PENASUKABUMI.COM – Dinas Pemberdayaan Masyarakat dan Desa (DPMD) Kabupaten Sukabumi menegaskan komitmennya untuk menjadikan desa sebagai kekuatan utama dalam mendorong kemajuan daerah. Komitmen ini ditegaskan dalam Musyawarah Perencanaan Pembangunan (Musrenbang) RPJMD Kabupaten Sukabumi 2025–2029, yang digelar di Grand Sulanjana, Selabintana, Rabu (14/5/2025).
Kepala DPMD Kabupaten Sukabumi, Gun-gun Gunardi, menyatakan bahwa arah kebijakan pembangunan yang diusung Bupati H. Asep Japar akan lebih efektif apabila dimulai dari desa.
“Desa adalah garda terdepan pembangunan. Kami di DPMD sangat mendukung RPJMD ini karena menekankan pentingnya partisipasi desa dalam pembangunan yang terarah, terintegrasi, terukur, dan akuntabel,” ujar Gun-gun.
Kinanti, Langkah Nyata Menuju Desa Inovatif dan Mandiri
Dalam kesempatan tersebut, Gun-gun memperkenalkan salah satu program unggulan DPMD, yaitu Kinanti (Kompetisi Inovasi Perencanaan Pembangunan Terintegrasi). Program ini mendorong setiap desa untuk menyusun perencanaan pembangunan yang kreatif, berbasis potensi lokal, serta sesuai kebutuhan masyarakat.
“Program Kinanti adalah bentuk dorongan kami agar desa tidak hanya menjadi pelaksana, tapi juga penggagas pembangunan. Inilah wajah baru desa di masa depan—desa yang inovatif dan mandiri,” tegasnya.

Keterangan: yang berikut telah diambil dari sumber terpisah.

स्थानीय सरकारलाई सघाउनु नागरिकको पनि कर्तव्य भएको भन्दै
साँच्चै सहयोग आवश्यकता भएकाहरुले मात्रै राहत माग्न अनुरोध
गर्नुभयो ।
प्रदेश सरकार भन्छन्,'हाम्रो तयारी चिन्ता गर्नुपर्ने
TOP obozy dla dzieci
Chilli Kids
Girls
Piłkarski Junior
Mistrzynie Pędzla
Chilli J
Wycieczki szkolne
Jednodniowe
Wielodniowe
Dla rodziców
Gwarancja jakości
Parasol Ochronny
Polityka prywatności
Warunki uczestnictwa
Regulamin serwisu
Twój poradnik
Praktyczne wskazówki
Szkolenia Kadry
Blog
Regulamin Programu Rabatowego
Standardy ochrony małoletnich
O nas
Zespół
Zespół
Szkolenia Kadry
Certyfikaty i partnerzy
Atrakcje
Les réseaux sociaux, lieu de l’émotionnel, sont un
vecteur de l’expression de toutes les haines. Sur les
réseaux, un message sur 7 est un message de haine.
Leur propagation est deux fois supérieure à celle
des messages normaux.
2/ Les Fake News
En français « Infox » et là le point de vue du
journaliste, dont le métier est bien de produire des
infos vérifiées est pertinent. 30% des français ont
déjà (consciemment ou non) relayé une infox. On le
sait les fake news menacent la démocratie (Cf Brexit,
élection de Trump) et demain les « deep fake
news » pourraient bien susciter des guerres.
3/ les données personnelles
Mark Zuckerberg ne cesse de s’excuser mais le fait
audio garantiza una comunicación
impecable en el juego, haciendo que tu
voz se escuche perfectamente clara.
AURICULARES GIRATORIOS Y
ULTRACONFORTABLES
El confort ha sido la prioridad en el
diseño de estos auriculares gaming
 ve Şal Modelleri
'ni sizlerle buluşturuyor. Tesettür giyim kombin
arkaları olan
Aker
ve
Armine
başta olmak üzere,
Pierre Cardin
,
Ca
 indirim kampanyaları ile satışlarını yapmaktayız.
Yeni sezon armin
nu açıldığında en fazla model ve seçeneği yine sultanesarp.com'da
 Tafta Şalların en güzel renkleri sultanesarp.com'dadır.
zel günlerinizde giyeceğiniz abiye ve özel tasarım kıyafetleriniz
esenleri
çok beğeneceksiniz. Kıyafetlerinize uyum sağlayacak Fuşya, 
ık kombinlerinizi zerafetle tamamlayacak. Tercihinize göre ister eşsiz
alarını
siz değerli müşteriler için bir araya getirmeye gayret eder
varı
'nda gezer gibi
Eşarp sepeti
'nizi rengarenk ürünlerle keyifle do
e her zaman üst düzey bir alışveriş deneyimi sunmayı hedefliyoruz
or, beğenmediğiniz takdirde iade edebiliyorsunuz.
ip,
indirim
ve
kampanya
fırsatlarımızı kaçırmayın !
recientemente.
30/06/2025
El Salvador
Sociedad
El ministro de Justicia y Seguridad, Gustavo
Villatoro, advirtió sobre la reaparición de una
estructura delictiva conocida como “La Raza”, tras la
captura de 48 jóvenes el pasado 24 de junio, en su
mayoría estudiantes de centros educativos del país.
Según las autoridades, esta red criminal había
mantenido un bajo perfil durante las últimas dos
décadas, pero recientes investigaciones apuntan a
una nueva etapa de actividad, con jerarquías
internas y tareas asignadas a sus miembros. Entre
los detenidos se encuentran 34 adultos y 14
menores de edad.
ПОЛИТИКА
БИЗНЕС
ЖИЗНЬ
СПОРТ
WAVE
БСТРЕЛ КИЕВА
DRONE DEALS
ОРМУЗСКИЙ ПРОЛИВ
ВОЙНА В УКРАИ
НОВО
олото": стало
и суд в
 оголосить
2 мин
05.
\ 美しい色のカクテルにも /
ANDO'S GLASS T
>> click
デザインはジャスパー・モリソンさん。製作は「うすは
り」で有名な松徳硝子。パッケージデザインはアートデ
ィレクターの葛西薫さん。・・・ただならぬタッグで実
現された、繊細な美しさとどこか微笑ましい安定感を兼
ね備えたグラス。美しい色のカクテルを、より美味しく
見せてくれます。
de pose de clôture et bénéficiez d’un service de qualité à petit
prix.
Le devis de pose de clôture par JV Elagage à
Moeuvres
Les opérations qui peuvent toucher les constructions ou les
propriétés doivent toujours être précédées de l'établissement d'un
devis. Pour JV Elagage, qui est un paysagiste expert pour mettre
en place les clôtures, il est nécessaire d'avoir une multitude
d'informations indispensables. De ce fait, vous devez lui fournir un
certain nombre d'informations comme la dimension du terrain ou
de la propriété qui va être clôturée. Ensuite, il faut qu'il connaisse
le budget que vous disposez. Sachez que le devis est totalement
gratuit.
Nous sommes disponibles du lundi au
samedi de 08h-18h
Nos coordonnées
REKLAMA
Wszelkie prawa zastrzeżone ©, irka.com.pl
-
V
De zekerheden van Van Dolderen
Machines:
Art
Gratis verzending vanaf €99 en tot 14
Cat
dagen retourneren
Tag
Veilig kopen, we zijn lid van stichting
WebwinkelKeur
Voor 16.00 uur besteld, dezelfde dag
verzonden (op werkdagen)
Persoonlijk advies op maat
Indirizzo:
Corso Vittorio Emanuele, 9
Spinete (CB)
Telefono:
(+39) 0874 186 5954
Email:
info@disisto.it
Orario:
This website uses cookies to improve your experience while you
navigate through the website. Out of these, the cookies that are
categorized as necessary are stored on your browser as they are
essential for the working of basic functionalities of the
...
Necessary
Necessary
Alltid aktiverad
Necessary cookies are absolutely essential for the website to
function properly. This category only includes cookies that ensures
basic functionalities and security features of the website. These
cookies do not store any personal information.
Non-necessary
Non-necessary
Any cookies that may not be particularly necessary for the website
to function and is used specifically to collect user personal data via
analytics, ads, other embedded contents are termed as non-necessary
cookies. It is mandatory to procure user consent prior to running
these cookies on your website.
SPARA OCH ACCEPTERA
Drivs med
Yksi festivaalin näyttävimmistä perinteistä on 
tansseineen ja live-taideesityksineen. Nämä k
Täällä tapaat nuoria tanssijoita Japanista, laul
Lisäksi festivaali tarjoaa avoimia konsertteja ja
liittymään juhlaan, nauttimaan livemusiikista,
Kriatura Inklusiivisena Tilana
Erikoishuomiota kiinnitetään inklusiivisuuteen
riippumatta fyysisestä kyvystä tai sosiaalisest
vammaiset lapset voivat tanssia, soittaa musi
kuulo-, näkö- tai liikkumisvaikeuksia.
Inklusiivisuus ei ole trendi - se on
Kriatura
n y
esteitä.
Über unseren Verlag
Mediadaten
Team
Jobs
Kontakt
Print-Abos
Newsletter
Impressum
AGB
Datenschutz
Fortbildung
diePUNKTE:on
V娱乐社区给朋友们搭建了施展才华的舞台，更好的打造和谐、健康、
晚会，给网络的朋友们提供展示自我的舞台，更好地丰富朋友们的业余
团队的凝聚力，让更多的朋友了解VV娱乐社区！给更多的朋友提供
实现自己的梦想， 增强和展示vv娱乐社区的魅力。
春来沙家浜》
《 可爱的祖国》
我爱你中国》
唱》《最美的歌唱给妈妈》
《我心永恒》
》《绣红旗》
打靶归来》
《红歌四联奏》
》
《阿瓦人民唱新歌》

11 Program Prioritas Butuh Keterlibatan Aktif Desa
Musrenbang RPJMD 2025–2029 menghadirkan berbagai program prioritas dari Bupati Sukabumi, di antaranya Generasi Mencrang, Sukabumi Sakti, Pemuda Berkarya, Trendi, hingga Tumaninah yang fokus pada infrastruktur. Gun-gun menekankan bahwa semua program tersebut tidak akan optimal tanpa keterlibatan aktif dari pemerintah desa.
“Jika desa tidak hanya menjadi pelaksana teknis, tetapi bagian dari strategi pembangunan, maka 11 program prioritas ini akan lebih cepat terealisasi dan tepat sasaran,” ungkapnya.
Menurut Gun-gun, pemberdayaan desa harus selaras dengan arah pembangunan daerah. Desa bukan hanya penerima manfaat, tetapi juga motor penggerak perubahan.
DPMD Dorong Sinergi Lintas Sektor: “Kalau Desa Bergerak, Sukabumi Maju”
Musrenbang RPJMD juga dihadiri oleh unsur Forkopimda, DPRD, OPD, akademisi, dan organisasi masyarakat. Dalam forum tersebut, Ketua DPRD Kabupaten Sukabumi, Budi Azhar Mutawali, mengingatkan pentingnya kolaborasi lintas sektor dalam mewujudkan pembangunan yang berpihak kepada rakyat.
Gun-gun menanggapi ajakan itu dengan optimisme. Menurutnya, kolaborasi DPMD dengan seluruh pemangku kepentingan, termasuk legislatif dan masyarakat sipil, akan memperkuat posisi desa sebagai pusat pertumbuhan lokal.
“Kami percaya, jika desa bergerak, maka Sukabumi secara keseluruhan akan melesat. Kuncinya adalah sinergi, inovasi, dan keberpihakan pada masyarakat akar rumput,” tutup Gun-gun.